90 Seconds: Europe's border crisis explained
2015 has seen an unprecedented wave of migration into Europe, with some 1.2 million people arriving between January and the end of October.
This is already four times more than was recorded for the whole of 2014 but thousands more people are continuing to stream in on a daily basis despite the worsening weather conditions. In October alone, more than 150,000 people made the journey from Turkey to Greece, compared to less than 8,500 in October last year.
Unlike previous years, when the vast majority of new arrivals crossed the Mediterranean from north Africa into Italy, this year saw a shift to the Balkans. More than half a million refugees and migrants arrived in Greece before making their way into Macedonia and Serbia, before continuing into EU member states like Hungary or Croatia.
While most countries initially tried to stop people from entering, the sheer influx overwhelmed authorities in southern Europe which began funnelling people to richer states like Germany.
In the first few months of the year, Afghans and sub-Saharan nationals made up the bulk of new arrivals. However, as the conflict in Syria deteriorated further, Syrians became the largest single block, although a growing number of Iraqis and other nationalities have all also tried to brave the journey.
The EU has been divided about what to do. Germany has led a push for the EU to accept asylum seekers from Syria, while sending back people it claims are economic migrants. German Chancellor Angela Merkel broke rank with other European nations when her government declared it would open its doors to 800,000 Syrian refugees this year.
Deciding who deserves to stay and who deserves to go, however, is proving extremely hard with conflict and political persecution rife throughout Africa, the Middle East and Asia.
After months of political negotiations, the EU has agreed to take in 160,000 refugees who will be distributed among member states, but many Eastern European countries are resentful of the quotas and likely to resist further integration drives.

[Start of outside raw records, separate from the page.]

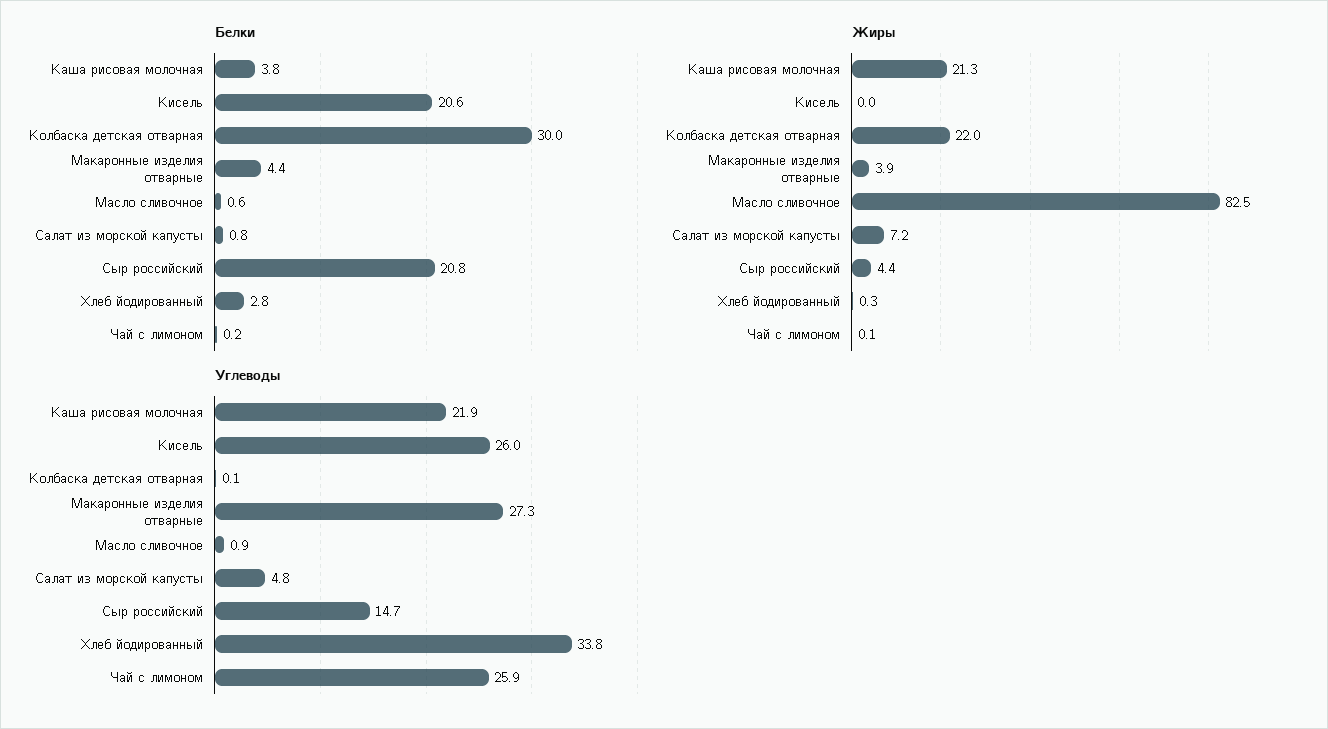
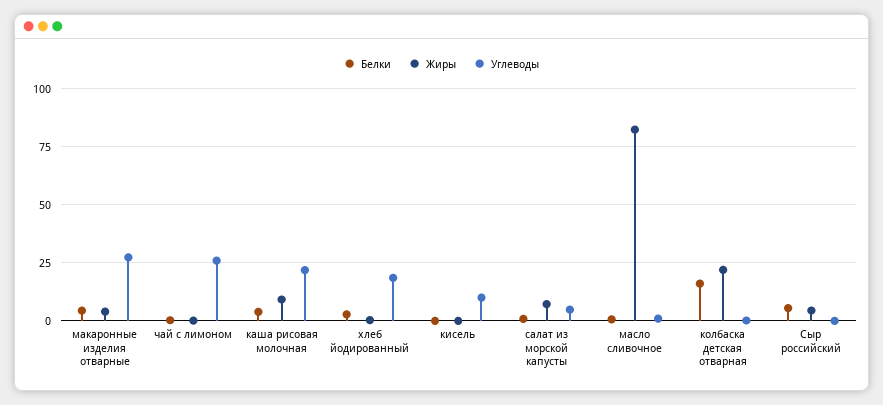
Белки, Кисель: 20.6 -> 0
Белки, Колбаска детская отварная: 30 -> 15
Белки, Сыр российский: 20.8 -> 5
Жиры, Каша рисовая молочная: 21.3 -> 10
Углеводы, Кисель: 26 -> 10
Углеводы, Сыр российский: 14.7 -> 0
Углеводы, Хлеб йодированный: 33.8 -> 20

Germany’s resolve too now appears to be weakening, with citizens increasingly saying they cannot cope with the 800,000 new arrivals. Barbed wire fences have also begun to spring up throughout much of southern Europe as countries try to stem the flow, causing untold misery for hundreds of thousands of people.
Money pledged to places like Serbia and Macedonia has also been slow to arrive meaning scarce resources are growing scarcer and the journey is becoming even more perilous as the bitterly cold winter months roll in.